Alberta Cancer Foundation

Person-centred Care Recognizes that No Two Cancer Experiences are Alike

Illustration by Scott Carmichael.

Dr. Linda Watson knows that patients are the experts in their own lives. And for patients to live as well as possible with cancer, it’s imperative to consider how those lives are lived outside the four walls of the cancer centre.

That’s where person-centred care comes in.

“Person-centred care is about integrating the patient’s life experience, as well as their symptoms and health concerns, into the care we provide,” explains Watson, scientific director of applied research and patient experience at CancerControl Alberta. “Person-centred care considers what other supports someone needs alongside their treatments.”

In the early 2000s, Alberta scientists identified that chemotherapy, radiation and surgery didn’t address all of a cancer patient’s needs.

“Person-centered care came from a psychosocial area, of trying to describe what those unmet needs were. Between 2005 and 2010, there was this growing momentum and this shift in care was happening everywhere across Canada,” says Watson, explaining that health-care providers began moving away from a disease-centric model of care.

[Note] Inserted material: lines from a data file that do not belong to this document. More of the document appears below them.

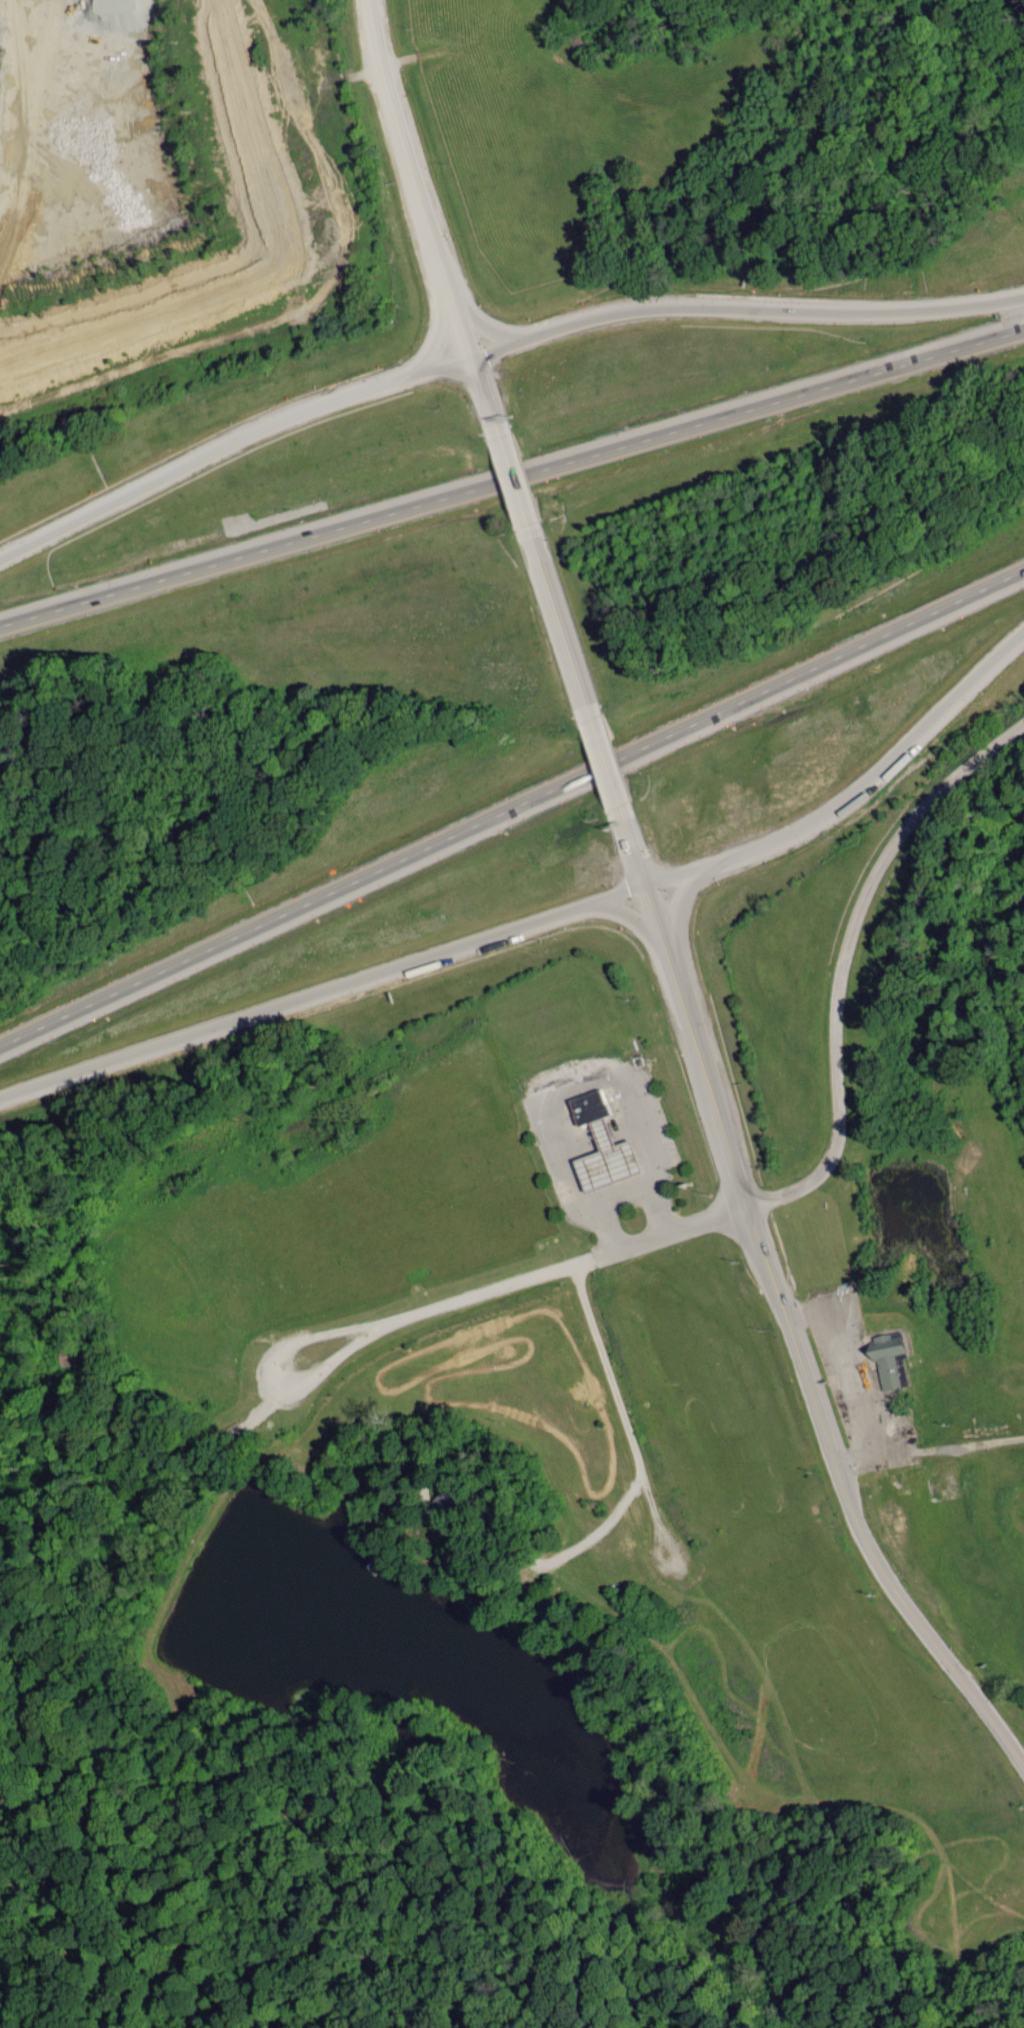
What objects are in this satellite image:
road: (424, 203)
road: (744, 301)
road: (228, 438)
road: (511, 463)
road: (511, 477)
road: (562, 620)
road: (614, 780)
road: (514, 813)
road: (748, 855)
road: (848, 958)
road: (204, 1035)
building: (594, 1107)
road: (636, 1183)
road: (488, 1291)
road: (784, 1326)
building: (894, 1358)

Person-centred care addresses the individual challenges each patient experiences during their cancer journey, including challenges beyond those that can show up in a scan or blood test, like pain level, anxiety and fatigue.

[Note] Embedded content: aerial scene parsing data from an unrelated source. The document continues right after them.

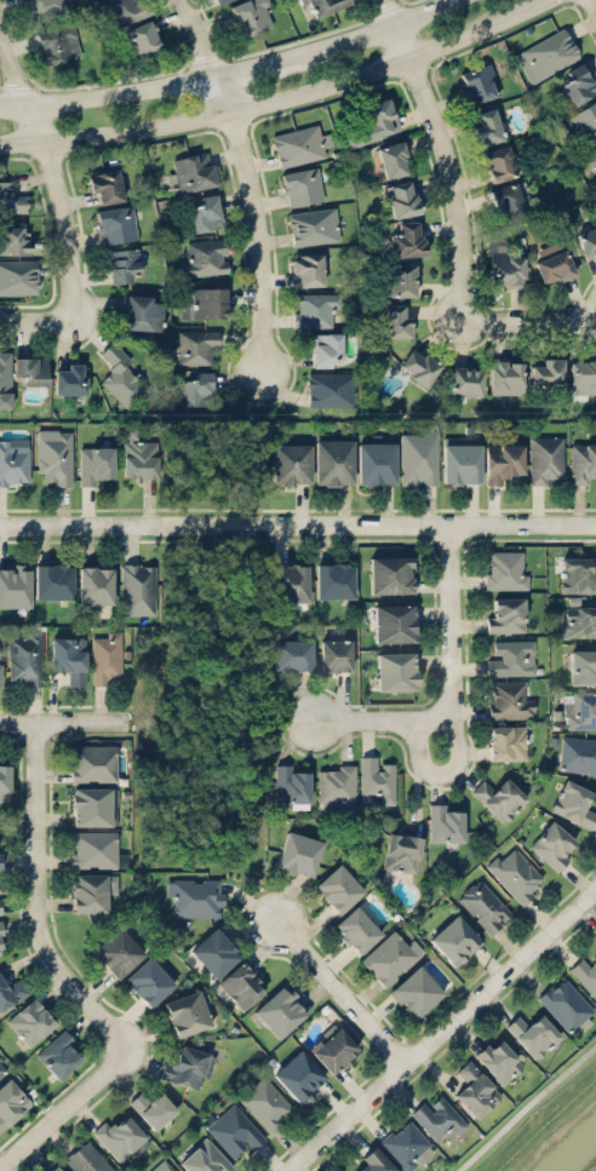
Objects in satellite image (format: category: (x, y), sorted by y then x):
building: (220, 0)
road: (594, 2)
building: (322, 6)
road: (526, 7)
building: (42, 8)
building: (125, 10)
building: (252, 15)
road: (372, 27)
building: (143, 37)
building: (57, 43)
building: (547, 54)
road: (258, 63)
building: (477, 81)
building: (577, 85)
road: (110, 93)
road: (261, 101)
building: (586, 120)
building: (372, 122)
building: (486, 125)
building: (299, 144)
building: (591, 157)
building: (393, 158)
building: (500, 162)
building: (191, 172)
road: (249, 182)
building: (301, 185)
building: (106, 186)
building: (11, 197)
building: (402, 197)
building: (508, 200)
road: (60, 206)
road: (464, 207)
building: (206, 212)
building: (116, 224)
building: (313, 225)
building: (14, 239)
building: (406, 239)
building: (587, 241)
building: (205, 257)
building: (123, 264)
building: (503, 264)
building: (553, 265)
building: (306, 268)
building: (18, 276)
building: (401, 279)
building: (206, 303)
building: (314, 308)
building: (141, 311)
building: (396, 319)
building: (197, 346)
building: (326, 348)
building: (419, 365)
building: (30, 369)
building: (548, 371)
building: (120, 374)
building: (582, 374)
building: (506, 376)
building: (5, 378)
building: (70, 378)
building: (465, 380)
building: (195, 388)
building: (331, 389)
building: (54, 454)
building: (138, 455)
building: (418, 457)
building: (546, 458)
building: (13, 461)
building: (332, 461)
building: (460, 461)
building: (502, 461)
building: (583, 461)
building: (290, 462)
building: (375, 462)
building: (95, 464)
road: (298, 524)
building: (505, 569)
building: (391, 573)
building: (576, 574)
building: (334, 579)
building: (54, 580)
building: (290, 581)
building: (95, 583)
building: (15, 584)
building: (137, 587)
building: (505, 614)
building: (574, 620)
building: (393, 622)
building: (292, 653)
building: (334, 653)
building: (106, 656)
building: (507, 656)
building: (24, 658)
building: (68, 658)
building: (583, 665)
building: (0, 670)
building: (396, 670)
road: (451, 682)
building: (508, 699)
building: (580, 708)
road: (56, 722)
building: (506, 741)
building: (578, 754)
building: (92, 762)
road: (447, 770)
building: (377, 776)
building: (4, 778)
building: (290, 785)
building: (336, 785)
building: (499, 796)
building: (574, 802)
building: (92, 805)
building: (445, 822)
building: (553, 844)
building: (95, 849)
building: (401, 851)
building: (298, 853)
building: (0, 860)
building: (515, 873)
building: (340, 885)
building: (88, 891)
building: (195, 896)
road: (36, 898)
building: (483, 905)
building: (0, 909)
building: (356, 928)
building: (454, 938)
building: (1, 939)
building: (117, 951)
building: (215, 951)
building: (390, 956)
building: (586, 973)
building: (148, 980)
building: (242, 984)
building: (415, 989)
building: (10, 990)
road: (343, 992)
building: (565, 1003)
building: (280, 1009)
building: (187, 1012)
building: (30, 1020)
road: (443, 1030)
building: (533, 1034)
building: (334, 1049)
building: (60, 1052)
building: (498, 1059)
building: (188, 1066)
building: (1, 1069)
building: (299, 1075)
building: (473, 1088)
building: (11, 1101)
building: (266, 1103)
building: (153, 1107)
road: (526, 1108)
road: (62, 1109)
building: (437, 1115)
building: (232, 1129)
building: (120, 1137)
building: (406, 1144)
river: (578, 1155)
building: (87, 1158)
building: (205, 1158)
building: (372, 1162)
building: (58, 1168)
building: (167, 1168)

One way this is delivered in Alberta is through a symptom-screening tool. In 2015, Watson and her team launched a form called Putting Patients First. By filling out the form, patients communicate what is concerning or troubling them, ranking symptoms like pain, nausea and fatigue, on a sliding scale. They also identify any emotional, social and practical concerns, which helps the health-care team refer them to other specialists including social workers, psychologists, palliative care specialists and more.

To understand patients’ well-being on a deeper level, the Putting Patients First tool has recently integrated technology. Now, a Patient Reported Outcome (PRO) Dashboard connects to an individual’s electronic medical record and those reported concerns are plotted in a colour-coded graph. This makes distress easily visible and easier to address. Currently, the team is working with Alberta Health Services to design a patient portal, which will allow patients to report their concerns from home, helping physicians better prepare for the next appointment.

The result is holistic care that considers each patient’s unique experience with their disease. In fact, interest in the Putting Patients First tool goes beyond cancer centres — and even beyond Alberta. “We are leveraging our learnings out to other provinces, in terms of how to graphically report this information and integrate it into care,” says Watson. “We are also bridging out of cancer, to other [medical specialties] that want to forge relationships with patients over time using a similar approach.